*** Information supplied Section Begins ***

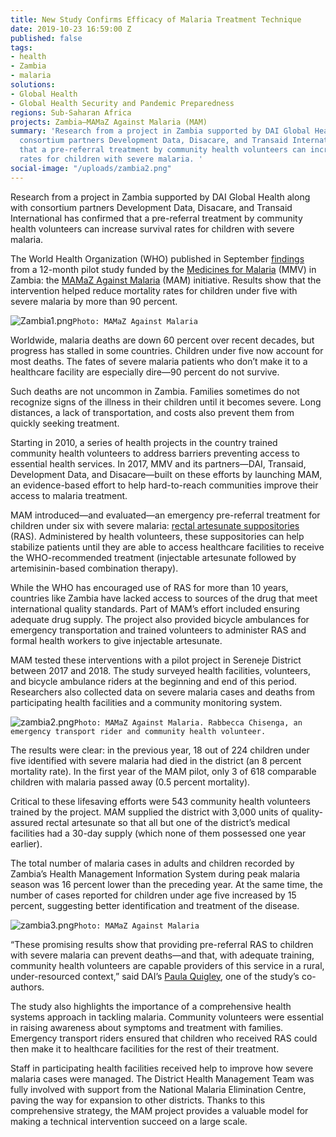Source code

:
 ```yaml
---
title: New Study Confirms Efficacy of Malaria Treatment Technique
date: 2019-10-23 16:59:00 Z
published: false
tags:
- health
- Zambia
- malaria
solutions:
- Global Health
- Global Health Security and Pandemic Preparedness
regions: Sub-Saharan Africa
projects: Zambia—MAMaZ Against Malaria (MAM)
summary: 'Research from a project in Zambia supported by DAI Global Health along with
  consortium partners Development Data, Disacare, and Transaid International has confirmed
  that a pre-referral treatment by community health volunteers can increase survival
  rates for children with severe malaria. '
social-image: "/uploads/zambia2.png"
---
```


Research from a project in Zambia supported by DAI Global Health along with consortium partners Development Data, Disacare, and Transaid International has confirmed that a pre-referral treatment by community health volunteers can increase survival rates for children with severe malaria. 

The World Health Organization (WHO) published in September [findings](https://www.who.int/bulletin/online_first/BLT.19.231506.pdf) from a 12-month pilot study funded by the [Medicines for Malaria](https://www.mmv.org/) (MMV) in Zambia: the [MAMaZ Against Malaria](https://www.dai.com/our-work/projects/zambia-mamaz-against-malaria) (MAM) initiative. Results show that the intervention helped reduce mortality rates for children under five with severe malaria by more than 90 percent. 

![Zambia1.png](/uploads/Zambia1.png)`Photo: MAMaZ Against Malaria`

Worldwide, malaria deaths are down 60 percent over recent decades, but progress has stalled in some countries. Children under five now account for most deaths. The fates of severe malaria patients who don’t make it to a healthcare facility are especially dire—90 percent do not survive. 

Such deaths are not uncommon in Zambia. Families sometimes do not recognize signs of the illness in their children until it becomes severe. Long distances, a lack of transportation, and costs also prevent them from quickly seeking treatment. 

Starting in 2010, a series of health projects in the country trained community health volunteers to address barriers preventing access to essential health services. In 2017, MMV and its partners—DAI, Transaid, Development Data, and Disacare—built on these efforts by launching MAM, an evidence-based effort to help hard-to-reach communities improve their access to malaria treatment.
 
MAM introduced—and evaluated—an emergency pre-referral treatment for children under six with severe malaria: [rectal artesunate suppositories](https://www.mmv.org/access/products-projects/rectal-artesunate-ras) (RAS). Administered by health volunteers, these suppositories can help stabilize patients until they are able to access healthcare facilities to receive the WHO-recommended treatment (injectable artesunate followed by artemisinin-based combination therapy). 

While the WHO has encouraged use of RAS for more than 10 years, countries like Zambia have lacked access to sources of the drug that meet international quality standards. Part of MAM’s effort included ensuring adequate drug supply. The project also provided bicycle ambulances for emergency transportation and trained volunteers to administer RAS and formal health workers to give injectable artesunate. 

MAM tested these interventions with a pilot project in Sereneje District between 2017 and 2018. The study surveyed health facilities, volunteers, and bicycle ambulance riders at the beginning and end of this period. Researchers also collected data on severe malaria cases and deaths from participating health facilities and a community monitoring system. 

![zambia2.png](/uploads/zambia2.png)`Photo: MAMaZ Against Malaria. Rabbecca Chisenga, an emergency transport rider and community health volunteer.` 

The results were clear: in the previous year, 18 out of 224 children under five identified with severe malaria had died in the district (an 8 percent mortality rate). In the first year of the MAM pilot, only 3 of 618 comparable children with malaria passed away (0.5 percent mortality). 

Critical to these lifesaving efforts were 543 community health volunteers trained by the project. MAM supplied the district with 3,000 units of quality-assured rectal artesunate so that all but one of the district’s medical facilities had a 30-day supply (which none of them possessed one year earlier). 

The total number of malaria cases in adults and children recorded by Zambia’s Health Management Information System during peak malaria season was 16 percent lower than the preceding year. At the same time, the number of cases reported for children under age five increased by 15 percent, suggesting better identification and treatment of the disease.

![zambia3.png](/uploads/zambia3.png)`Photo: MAMaZ Against Malaria`

“These promising results show that providing pre-referral RAS to children with severe malaria can prevent deaths—and that, with adequate training, community health volunteers are capable providers of this service in a rural, under-resourced context,” said DAI’s [Paula Quigley](https://www.dai.com/who-we-are/our-team/paula-quigley), one of the study’s co-authors.
  
The study also highlights the importance of a comprehensive health systems approach in tackling malaria. Community volunteers were essential in raising awareness about symptoms and treatment with families. Emergency transport riders ensured that children who received RAS could then make it to healthcare facilities for the rest of their treatment.
 
Staff in participating health facilities received help to improve how severe malaria cases were managed. The District Health Management Team was fully involved with support from the National Malaria Elimination Centre, paving the way for expansion to other districts. Thanks to this comprehensive strategy, the MAM project provides a valuable model for making a technical intervention succeed on a large scale.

*** Information supplied Section Ends ***

■ **What to produce**
Show all lines above holding "artesunate".

■ **Written solution**
MAM introduced—and evaluated—an emergency pre-referral treatment for children under six with severe malaria: [rectal artesunate suppositories](https://www.mmv.org/access/products-projects/rectal-artesunate-ras) (RAS). Administered by health volunteers, these suppositories can help stabilize patients until they are able to access healthcare facilities to receive the WHO-recommended treatment (injectable artesunate followed by artemisinin-based combination therapy). 
While the WHO has encouraged use of RAS for more than 10 years, countries like Zambia have lacked access to sources of the drug that meet international quality standards. Part of MAM’s effort included ensuring adequate drug supply. The project also provided bicycle ambulances for emergency transportation and trained volunteers to administer RAS and formal health workers to give injectable artesunate. 
Critical to these lifesaving efforts were 543 community health volunteers trained by the project. MAM supplied the district with 3,000 units of quality-assured rectal artesunate so that all but one of the district’s medical facilities had a 30-day supply (which none of them possessed one year earlier). 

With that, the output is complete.